**ASSIGNMENT**
Repeat the data that follows in full. Do not include the pictures.
(PROVIDED MATERIAL begins)
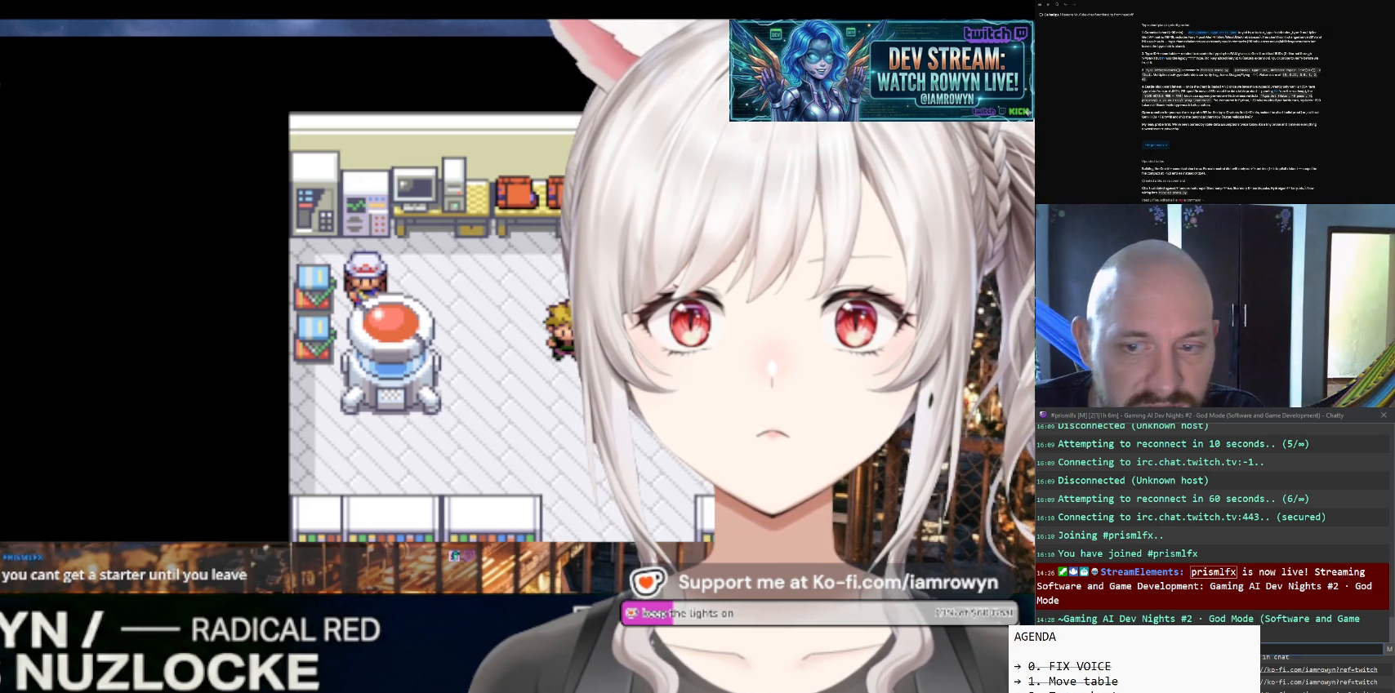
{"buttons": ["DPAD_DOWN"], "events": []}
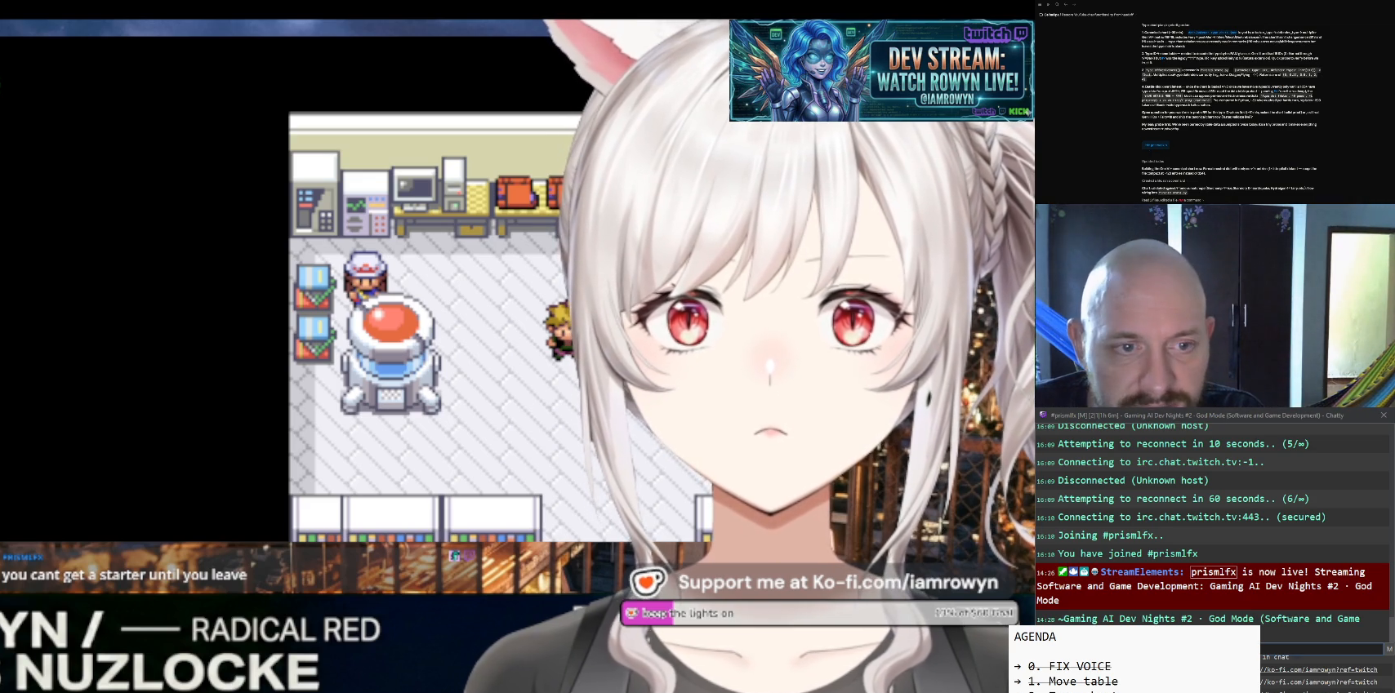
{"buttons": ["DPAD_DOWN"], "events": []}
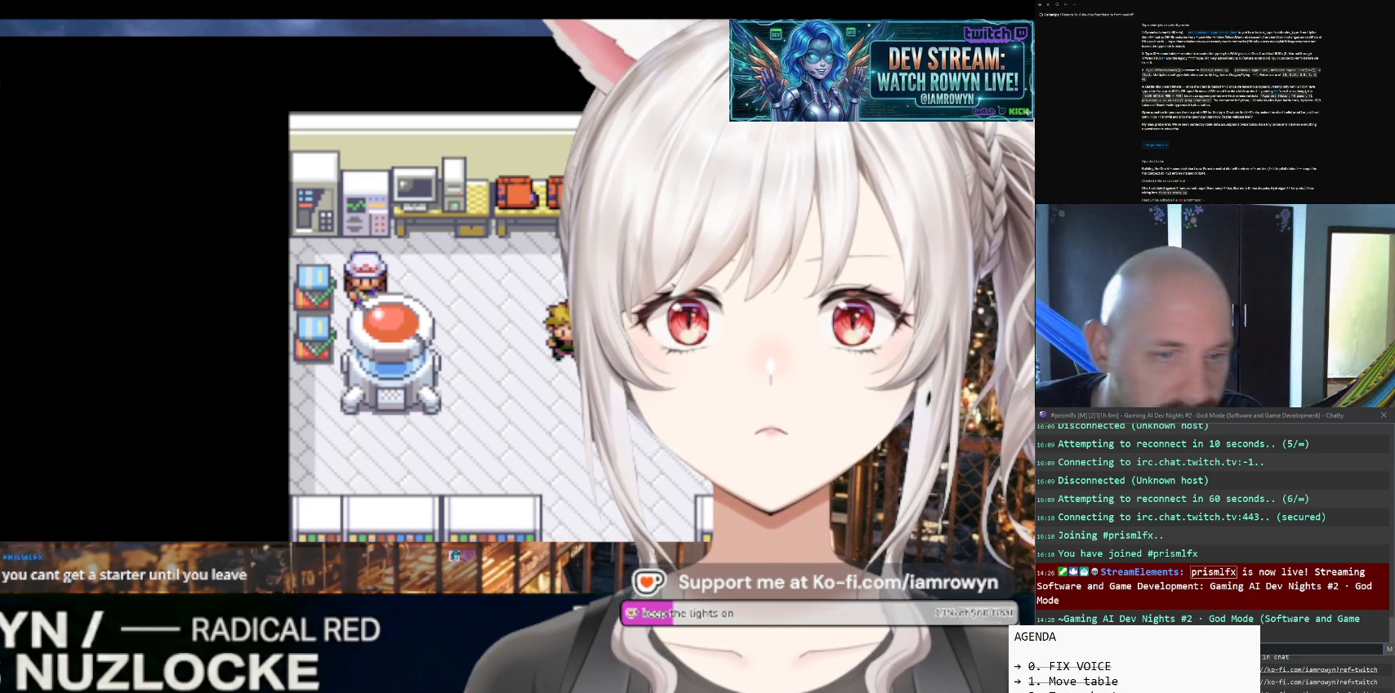
{"buttons": ["DPAD_DOWN"], "events": []}
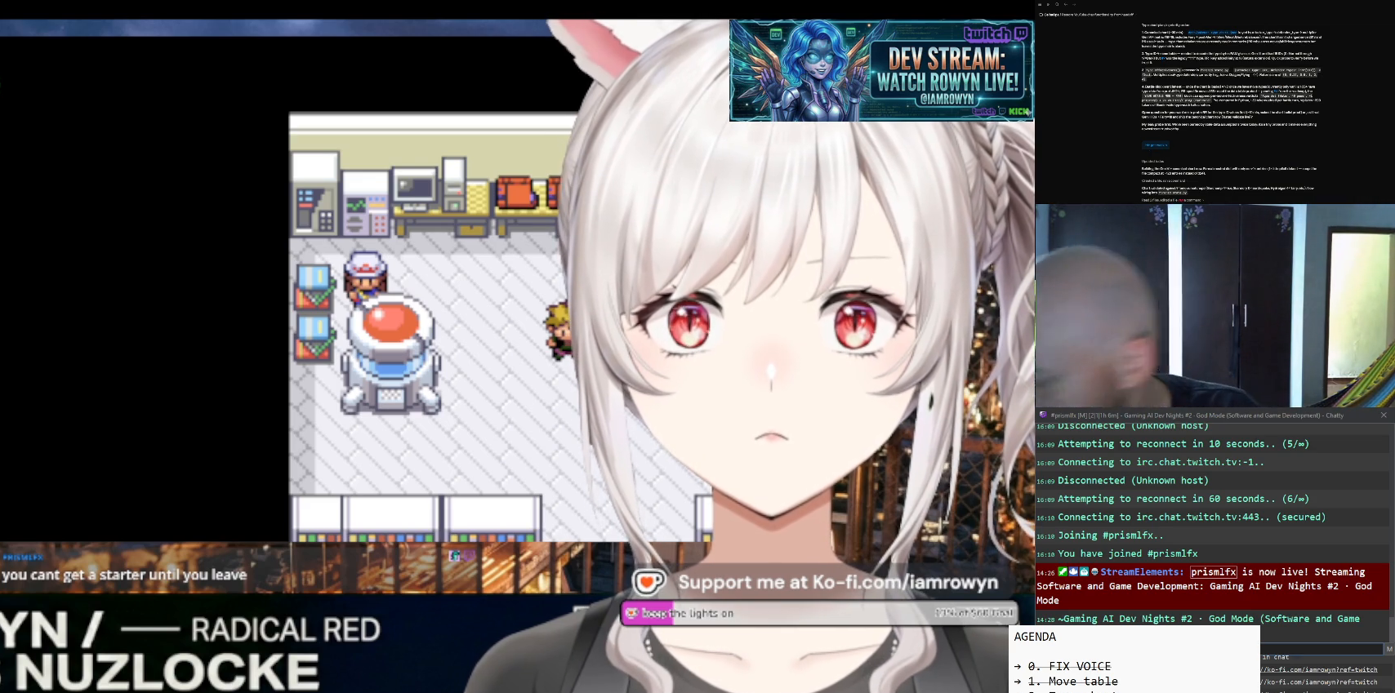
{"buttons": ["DPAD_DOWN"], "events": []}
(PROVIDED MATERIAL ends)
**WRITTEN SOLUTION**
{"buttons": ["DPAD_DOWN"], "events": []}
{"buttons": ["DPAD_DOWN"], "events": []}
{"buttons": ["DPAD_DOWN"], "events": []}
{"buttons": ["DPAD_DOWN"], "events": []}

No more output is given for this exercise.